Bounding box prediction data
━━━

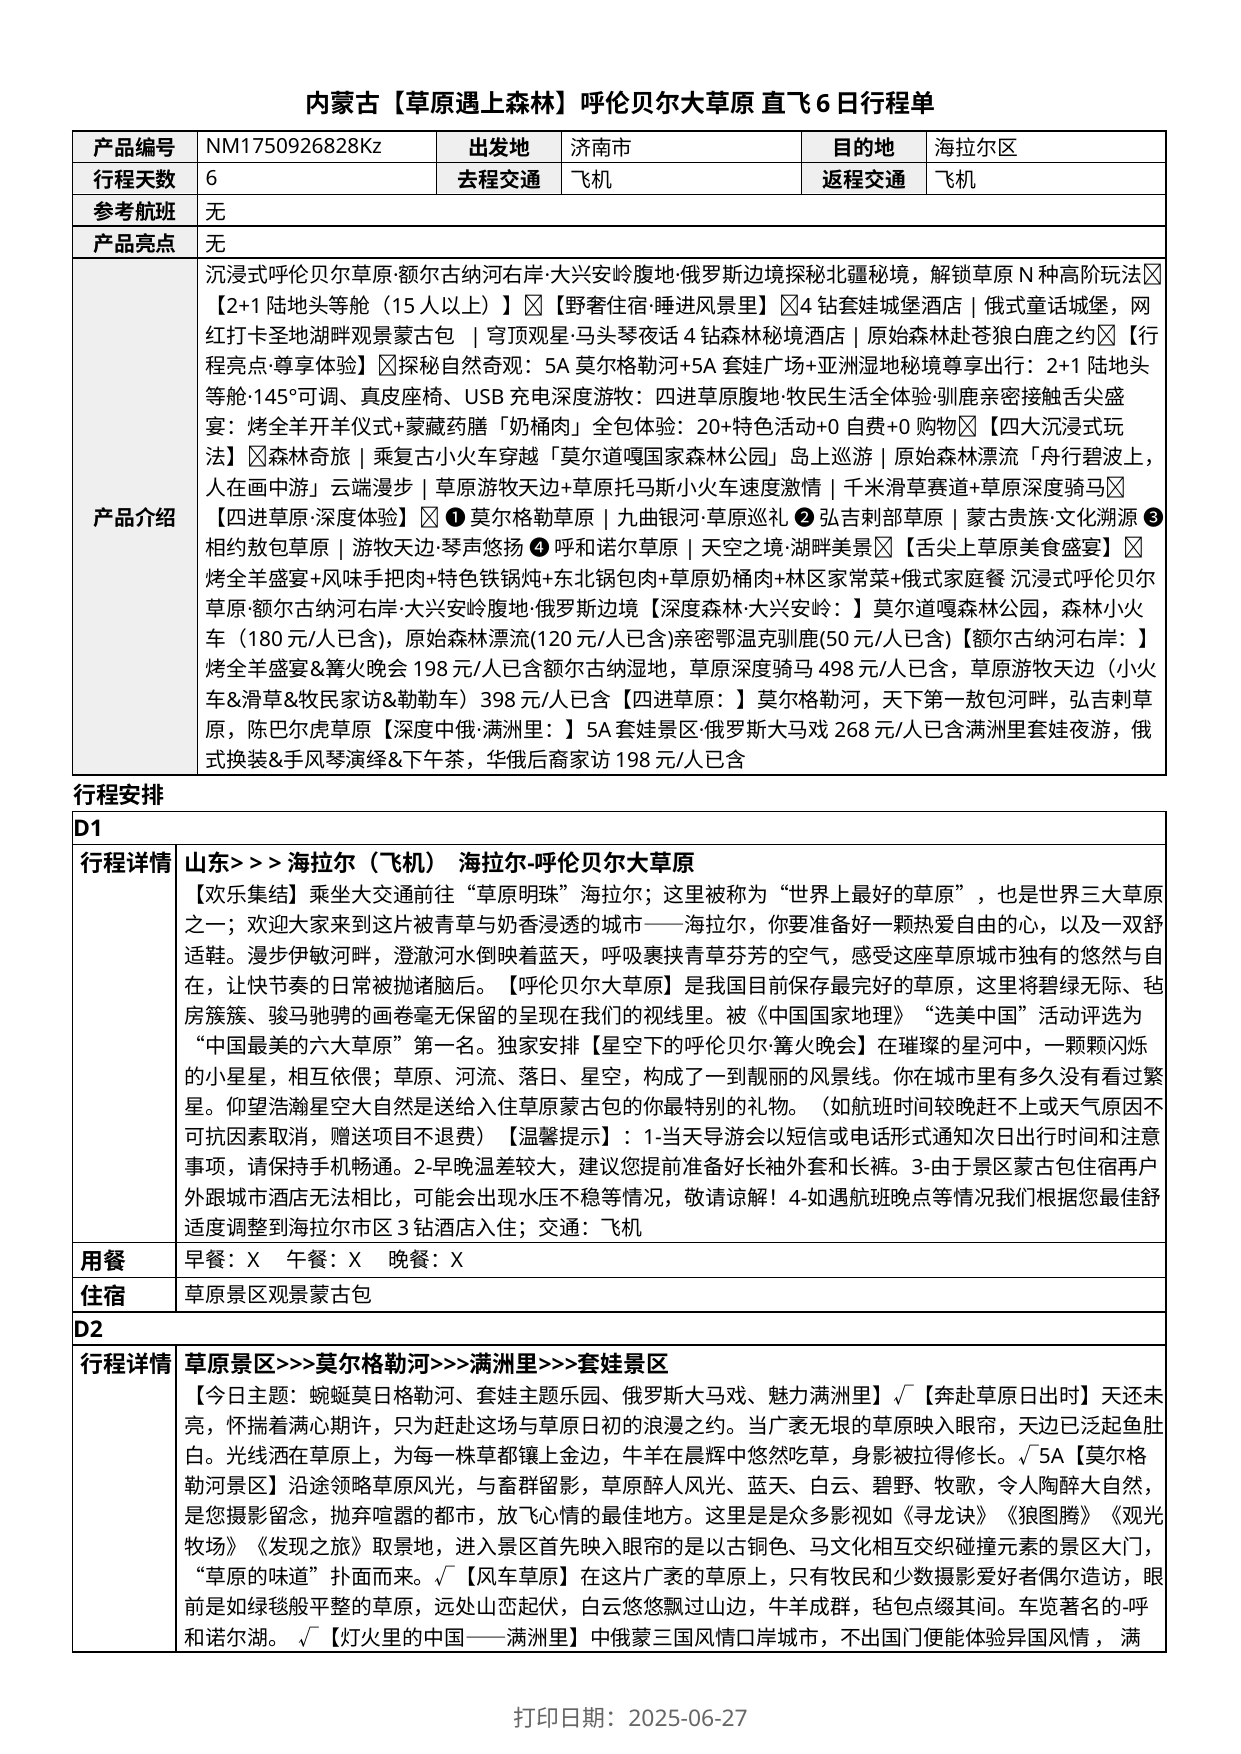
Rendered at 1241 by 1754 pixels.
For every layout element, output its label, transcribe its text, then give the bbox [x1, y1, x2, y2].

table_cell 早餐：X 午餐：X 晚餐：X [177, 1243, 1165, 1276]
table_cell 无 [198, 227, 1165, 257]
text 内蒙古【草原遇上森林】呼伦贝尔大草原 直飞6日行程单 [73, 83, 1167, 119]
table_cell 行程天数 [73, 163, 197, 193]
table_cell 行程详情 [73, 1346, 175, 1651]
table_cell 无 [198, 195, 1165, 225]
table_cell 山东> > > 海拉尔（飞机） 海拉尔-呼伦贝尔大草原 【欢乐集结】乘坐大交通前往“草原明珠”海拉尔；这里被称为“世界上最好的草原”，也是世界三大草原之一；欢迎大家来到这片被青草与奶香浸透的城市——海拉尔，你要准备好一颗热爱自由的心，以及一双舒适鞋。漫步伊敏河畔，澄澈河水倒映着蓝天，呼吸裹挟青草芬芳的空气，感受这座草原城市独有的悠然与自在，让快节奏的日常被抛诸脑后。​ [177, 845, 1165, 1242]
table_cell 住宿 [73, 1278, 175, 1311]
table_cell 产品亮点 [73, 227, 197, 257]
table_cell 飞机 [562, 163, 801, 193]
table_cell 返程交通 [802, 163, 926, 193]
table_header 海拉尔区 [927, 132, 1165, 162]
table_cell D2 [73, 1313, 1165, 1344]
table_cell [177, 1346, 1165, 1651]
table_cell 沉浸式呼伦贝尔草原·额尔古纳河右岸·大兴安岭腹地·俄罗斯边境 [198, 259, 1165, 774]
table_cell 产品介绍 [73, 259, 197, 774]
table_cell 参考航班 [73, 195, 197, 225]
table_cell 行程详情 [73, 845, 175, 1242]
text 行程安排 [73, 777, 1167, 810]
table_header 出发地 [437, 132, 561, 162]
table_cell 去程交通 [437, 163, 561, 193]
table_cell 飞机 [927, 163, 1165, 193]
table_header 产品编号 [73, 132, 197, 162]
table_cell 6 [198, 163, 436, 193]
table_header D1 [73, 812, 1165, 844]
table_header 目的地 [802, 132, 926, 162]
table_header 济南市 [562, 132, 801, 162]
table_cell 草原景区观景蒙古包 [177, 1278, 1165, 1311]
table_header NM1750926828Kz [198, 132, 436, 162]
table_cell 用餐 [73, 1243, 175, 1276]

━━━

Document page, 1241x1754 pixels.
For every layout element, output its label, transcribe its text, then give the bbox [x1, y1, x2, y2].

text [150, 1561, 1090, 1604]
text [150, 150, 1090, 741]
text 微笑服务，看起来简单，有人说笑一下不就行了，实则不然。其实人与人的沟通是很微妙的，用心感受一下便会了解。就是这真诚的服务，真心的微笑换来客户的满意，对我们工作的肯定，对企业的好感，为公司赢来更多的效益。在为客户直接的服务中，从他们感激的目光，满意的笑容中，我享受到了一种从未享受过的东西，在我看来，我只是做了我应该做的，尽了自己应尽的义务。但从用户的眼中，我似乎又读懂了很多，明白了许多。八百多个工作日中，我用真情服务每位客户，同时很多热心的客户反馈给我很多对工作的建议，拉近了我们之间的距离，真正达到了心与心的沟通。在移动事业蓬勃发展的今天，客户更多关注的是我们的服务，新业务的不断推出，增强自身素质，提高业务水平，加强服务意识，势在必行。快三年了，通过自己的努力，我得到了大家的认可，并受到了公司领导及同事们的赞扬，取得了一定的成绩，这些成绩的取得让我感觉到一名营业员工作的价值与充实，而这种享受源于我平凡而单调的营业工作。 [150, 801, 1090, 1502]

━━━

### Action item
Go through the entries above, and wherever a line holds the word "pixels", copy that line.

### Task response
Rendered at 1241 by 1754 pixels.
Document page, 1241x1754 pixels.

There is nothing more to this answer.